I could rework it using static inlines. I was mainly avoiding #ifdef
blocks in the freelist manipulation functions, but I could push them
up to these functions instead. I'll send a v2.

>> ...
>>
>> @@ -3536,6 +3557,7 @@ static int kmem_cache_open(struct kmem_cache *s, unsigned long flags)
>>  {
>>       s->flags = kmem_cache_flags(s->size, flags, s->name, s->ctor);
>>       s->reserved = 0;
>> +     initialize_random(s);
>>
>>       if (need_reserve_slab_rcu && (s->flags & SLAB_TYPESAFE_BY_RCU))
>>               s->reserved = sizeof(struct rcu_head);
>
> We regularly have issues where the random system just isn't ready
> (enough) for clients to use it.  Are you sure the above is actually
> useful for the boot-time caches?

IMO, this isn't reason enough to block this since we have similar
problems in other places (e.g. the stack canary itself). The random
infrastructure is aware of these problems and is continually improving
(e.g. on x86 without enough pool entropy, this will fall back to
RDRAND, IIUC). Additionally for systems that are chronically short on
entropy they can build with the latent_entropy GCC plugin to at least
bump the seeding around a bit. So, it _can_ be low entropy, but adding
this still improves the situation since the address of the freelist
pointer itself is part of the XORing, so even if the random number was
static, it would still require info exposures to work around the
obfuscation.

Shorter version: yeah, it'll still be useful. :)

-Kees
diff mbox

Patch

diff --git a/include/linux/slub_def.h b/include/linux/slub_def.h
index 07ef550c6627..d7990a83b416 100644
--- a/include/linux/slub_def.h
+++ b/include/linux/slub_def.h
@@ -93,6 +93,10 @@  struct kmem_cache {
 #endif
 #endif
 
+#ifdef CONFIG_SLAB_FREELIST_HARDENED
+	unsigned long random;
+#endif
+
 #ifdef CONFIG_NUMA
 	/*
 	 * Defragmentation by allocating from a remote node.
--- --- ---
• Problem requirements: Condense the paragraph of the patch discussion that begins "IMO, this isn't reason enough" into a short bulleted list that keeps its main points.
--- --- ---
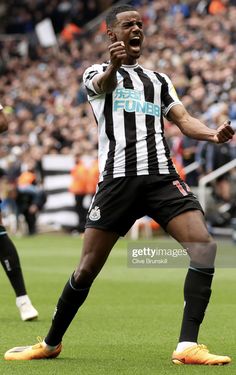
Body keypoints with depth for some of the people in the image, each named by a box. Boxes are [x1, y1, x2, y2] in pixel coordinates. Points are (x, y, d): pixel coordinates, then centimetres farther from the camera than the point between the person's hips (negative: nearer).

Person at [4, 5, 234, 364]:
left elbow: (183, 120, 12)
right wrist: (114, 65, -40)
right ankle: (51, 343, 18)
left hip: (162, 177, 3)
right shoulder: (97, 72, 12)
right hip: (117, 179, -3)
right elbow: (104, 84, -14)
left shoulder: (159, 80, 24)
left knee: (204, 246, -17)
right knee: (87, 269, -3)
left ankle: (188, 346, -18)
--- --- ---
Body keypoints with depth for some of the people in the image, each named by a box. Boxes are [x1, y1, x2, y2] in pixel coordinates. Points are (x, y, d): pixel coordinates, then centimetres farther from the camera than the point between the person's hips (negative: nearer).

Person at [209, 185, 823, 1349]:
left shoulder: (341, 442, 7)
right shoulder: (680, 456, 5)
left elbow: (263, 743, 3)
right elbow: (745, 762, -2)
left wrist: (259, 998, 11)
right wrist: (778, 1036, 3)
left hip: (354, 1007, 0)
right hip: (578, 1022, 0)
--- --- ---
• Expected output:
- Random-system readiness at boot isn't reason enough to block the change; other places, such as the stack canary, have the same problem.
- The random infrastructure knows about these problems and keeps improving. For example, on x86 without enough pool entropy, it falls back to RDRAND.
- Systems that are chronically short on entropy can build with the latent_entropy GCC plugin to improve seeding somewhat.
- Entropy can be low, but the change still helps. The freelist pointer's own address is part of the XOR, so even a static random number would need info exposures to get around the obfuscation.